BAT BOY: THE MUSICAL
Directed by Gail Springer
Music Direction by Ron Strauss

Greer Garson Theatre Center
Weckesser Studio Theatre
1600 St. Michael's Drive
Santa Fe, NM 87505

Celebrate and support the reopening of the College of Santa Fe Performing Arts Department

October 30, 31, November 6, 7 at 8:00pm
November 1, 8 at 2:00pm

Tickets $12
Call the GGT Box Office 505 473 6511

Director's Notes

Like most of America’s current musical mega hits, Bat Boy: The Musical is a highly entertaining piece of contemporary theatre that tells an engaging fantasy story about a misunderstood and tortured protagonist. The scores express the characters’ emotions with catchy tunes and rock rhythms, and the scripts deliver a healthy dose of sex, violence, love and magic.

Some, like this play, make satirical comments on contemporary society. Three years ago, the Performing Arts Department produced another successful, and deeply satirical, Off-Broadway to Broadway hit, Urinetown: The Musical. Like Urinetown, Bat Boy is filled with characters starving for love, respect, power, and a sense of security. Fueled by their fear and desperation, these characters transform their hunger into the many faces of human foolishness, including hate and violence. The contradiction between their public and private faces provides a lesson in the evils so often justified in the name of capitalism, religious extremism, or politics.

Keythe Farley, Brian Flemming, and Laurence O’Keefe constructed Bat Boy from a deliciously diverse palate of theatrical styles and devices.
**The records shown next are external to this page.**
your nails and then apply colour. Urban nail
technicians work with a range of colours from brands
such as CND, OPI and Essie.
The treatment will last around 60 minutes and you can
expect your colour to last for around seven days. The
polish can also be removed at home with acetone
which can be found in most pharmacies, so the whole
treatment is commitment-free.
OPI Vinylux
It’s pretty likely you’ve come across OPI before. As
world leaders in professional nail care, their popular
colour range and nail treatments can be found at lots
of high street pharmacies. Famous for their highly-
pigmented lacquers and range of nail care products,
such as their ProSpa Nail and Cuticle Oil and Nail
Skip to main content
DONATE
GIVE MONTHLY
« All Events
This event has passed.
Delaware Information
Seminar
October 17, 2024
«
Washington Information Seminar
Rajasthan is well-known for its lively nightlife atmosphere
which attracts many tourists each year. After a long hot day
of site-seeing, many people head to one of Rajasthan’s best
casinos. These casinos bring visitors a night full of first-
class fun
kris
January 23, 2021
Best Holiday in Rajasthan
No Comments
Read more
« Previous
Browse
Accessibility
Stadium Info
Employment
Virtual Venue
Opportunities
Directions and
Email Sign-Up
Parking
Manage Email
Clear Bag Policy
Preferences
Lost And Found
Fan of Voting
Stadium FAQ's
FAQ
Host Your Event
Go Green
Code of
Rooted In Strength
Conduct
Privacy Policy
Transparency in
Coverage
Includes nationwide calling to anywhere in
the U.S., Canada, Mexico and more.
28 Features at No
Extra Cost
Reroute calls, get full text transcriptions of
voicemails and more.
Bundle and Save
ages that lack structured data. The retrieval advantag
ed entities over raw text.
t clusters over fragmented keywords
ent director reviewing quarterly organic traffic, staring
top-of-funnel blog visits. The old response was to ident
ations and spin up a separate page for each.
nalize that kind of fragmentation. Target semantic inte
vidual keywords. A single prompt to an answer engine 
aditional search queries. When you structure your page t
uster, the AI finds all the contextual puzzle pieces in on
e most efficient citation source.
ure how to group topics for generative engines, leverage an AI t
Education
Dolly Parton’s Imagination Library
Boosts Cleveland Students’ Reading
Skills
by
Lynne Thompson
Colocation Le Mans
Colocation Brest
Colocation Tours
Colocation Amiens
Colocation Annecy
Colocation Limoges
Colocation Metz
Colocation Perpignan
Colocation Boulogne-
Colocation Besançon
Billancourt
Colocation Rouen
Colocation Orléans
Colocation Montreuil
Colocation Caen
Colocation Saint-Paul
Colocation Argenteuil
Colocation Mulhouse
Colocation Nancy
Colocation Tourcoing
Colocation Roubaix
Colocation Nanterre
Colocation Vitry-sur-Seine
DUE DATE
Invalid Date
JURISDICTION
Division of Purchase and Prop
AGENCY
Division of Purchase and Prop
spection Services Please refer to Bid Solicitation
Theatre lovers will recognize elements of Oedipus, Hamlet, and Pygmalion. Musical déjà vu’s abound including quotes from Sondheim’s Into the Woods, and Elton John’s Lion King. The script and score are filled with the most delightful traditional techniques of satire: humor, wit and exaggeration.

Bat Boy tells the story of a struggling community in the mountains of West Virginia. The coal mines have quit producing, and the citizens of Hope Falls are trying to bring their shattered lives together by switching from mining to the predictably unsuccessful business of ranching in the mountains. When a half-boy, half-bat is discovered in a nearby cave, the citizens variously see him as a way out of their miserable misfortunes.
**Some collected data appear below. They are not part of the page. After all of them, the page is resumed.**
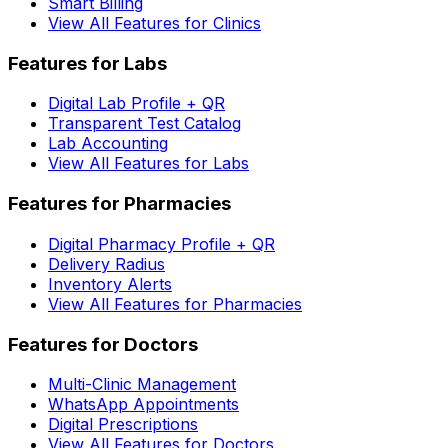
Smart Billing
View All Features for Clinics
Features for Labs
Digital Lab Profile + QR
Transparent Test Catalog
Lab Accounting
View All Features for Labs
Features for Pharmacies
Digital Pharmacy Profile + QR
Delivery Radius
Inventory Alerts
View All Features for Pharmacies
Features for Doctors
Multi-Clinic Management
WhatsApp Appointments
Digital Prescriptions
View All Features for Doctors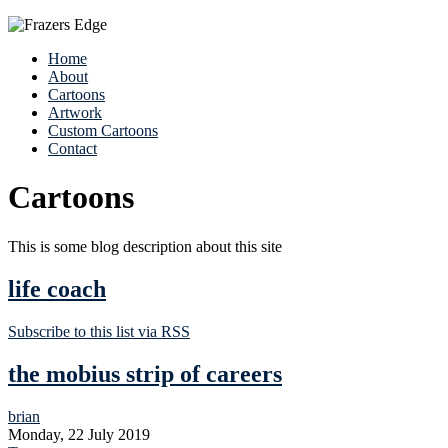
Home
About
Cartoons
Artwork
Custom Cartoons
Contact
Cartoons
This is some blog description about this site
life coach
Subscribe to this list via RSS
the mobius strip of careers
brian
Monday, 22 July 2019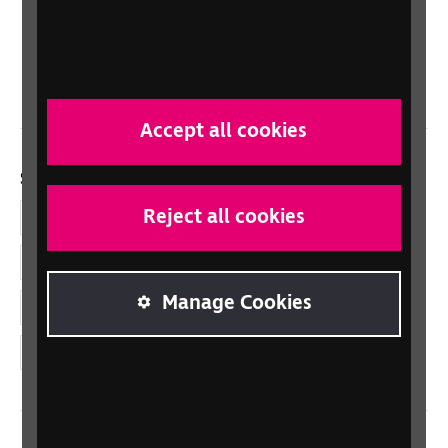
Scotland
Northern Ireland
Wales/Cymru
Accept all cookies
Social links
Reject all cookies
Facebook
LinkedIn
Manage Cookies
YouTube
Instagram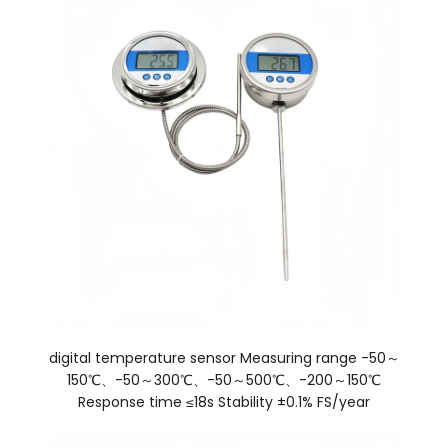
digital temperature sensor Measuring range -50～
150℃、-50～300℃、-50～500℃、-200～150℃
Response time ≤18s Stability ±0.1% FS/year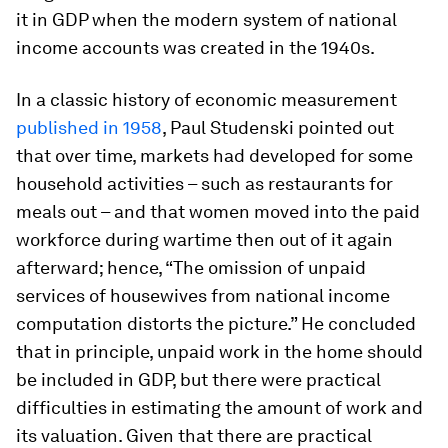
it in GDP when the modern system of national
income accounts was created in the 1940s.
In a classic history of economic measurement
published in 1958
, Paul Studenski pointed out
that over time, markets had developed for some
household activities – such as restaurants for
meals out – and that women moved into the paid
workforce during wartime then out of it again
afterward; hence, “The omission of unpaid
services of housewives from national income
computation distorts the picture.” He concluded
that in principle, unpaid work in the home should
be included in GDP, but there were practical
difficulties in estimating the amount of work and
its valuation. Given that there are practical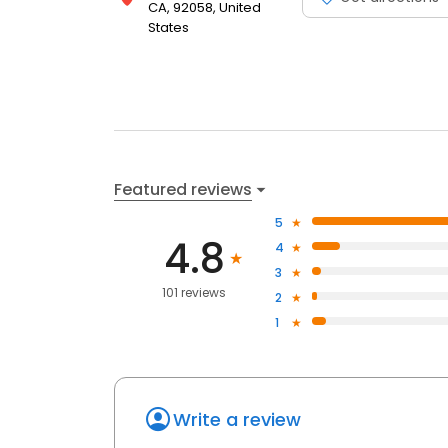
CA, 92058, United
States
Featured reviews
5
4.8
4
3
101 reviews
2
1
Write a review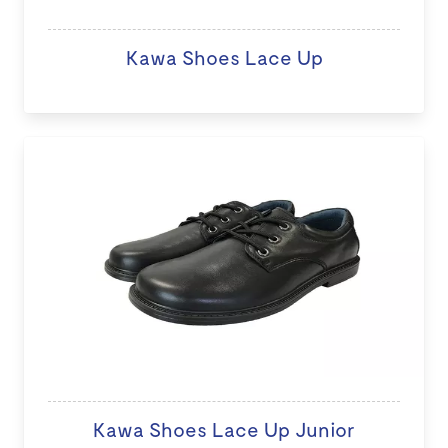
Kawa Shoes Lace Up
Kawa Shoes Lace Up Junior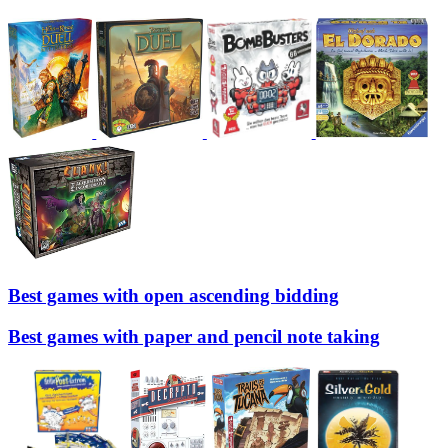
Best games with open ascending bidding
Best games with paper and pencil note taking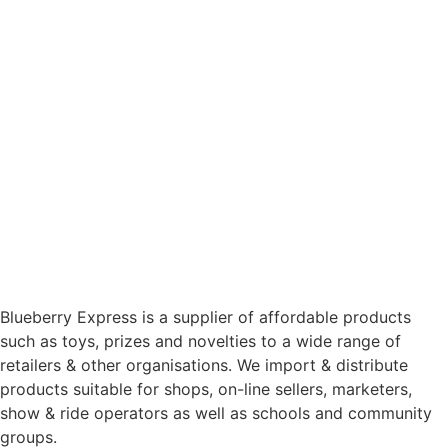
Blueberry Express is a supplier of affordable products
such as toys, prizes and novelties to a wide range of
retailers & other organisations. We import & distribute
products suitable for shops, on-line sellers, marketers,
show & ride operators as well as schools and community
groups.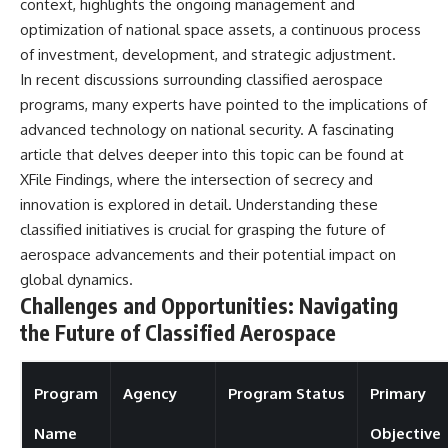
context, highlights the ongoing management and
optimization of national space assets, a continuous process
of investment, development, and strategic adjustment.
In recent discussions surrounding classified aerospace
programs, many experts have pointed to the implications of
advanced technology on national security. A fascinating
article that delves deeper into this topic can be found at
XFile Findings
, where the intersection of secrecy and
innovation is explored in detail. Understanding these
classified initiatives is crucial for grasping the future of
aerospace advancements and their potential impact on
global dynamics.
Challenges and Opportunities: Navigating
the Future of Classified Aerospace
Program
Agency
Program Status
Primary
Name
Objective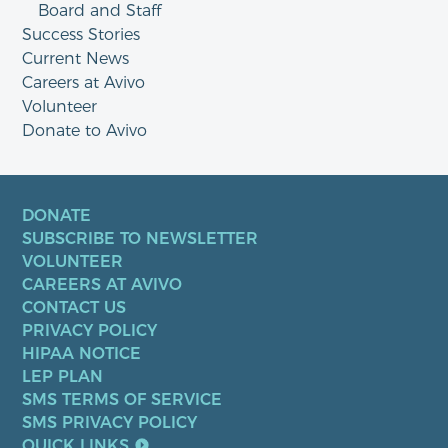
Board and Staff
Success Stories
Current News
Careers at Avivo
Volunteer
Donate to Avivo
DONATE
SUBSCRIBE TO NEWSLETTER
VOLUNTEER
CAREERS AT AVIVO
CONTACT US
PRIVACY POLICY
HIPAA NOTICE
LEP PLAN
SMS TERMS OF SERVICE
SMS PRIVACY POLICY
QUICK LINKS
For reasons of their own, the local veterinarian and his family take the poor creature into their home, protect him from the town, and give him the love and attention he craves. While Bat Boy thrives in the safety of the Parker home, mistrust and fear build in the community. Driven mad by prejudice and suffering, the townspeople’s hatred is easily fed by Bat Boy’s animal nature: like other cave- dwelling vampire bats, he survives by eating fresh blood.

As Bat Boy fights for his life, and the citizens of Hope Falls face the terror of a monster in their midst, no traditional values help them. Neither religion, law, love, family, nor education give them the understanding they need. As the Bat Boy’s humanness grows greater, so does the monstrous inadequacy of the people around him. Ultimately they all are trapped in a cage of their own natures.

Fortunately for the audience and the players, Farley, Flemming and O’Keefe maintain their primary interest, to construct a thoroughly enjoyable evening of musical theatre. And yet, when the romp of Bat Boy: The Musical is over, the ensemble turns to the audience to sing the morals of the story: love your neighbor, forgive, keep your vows; let go the fears to which you cling, and don’t deny your beast inside.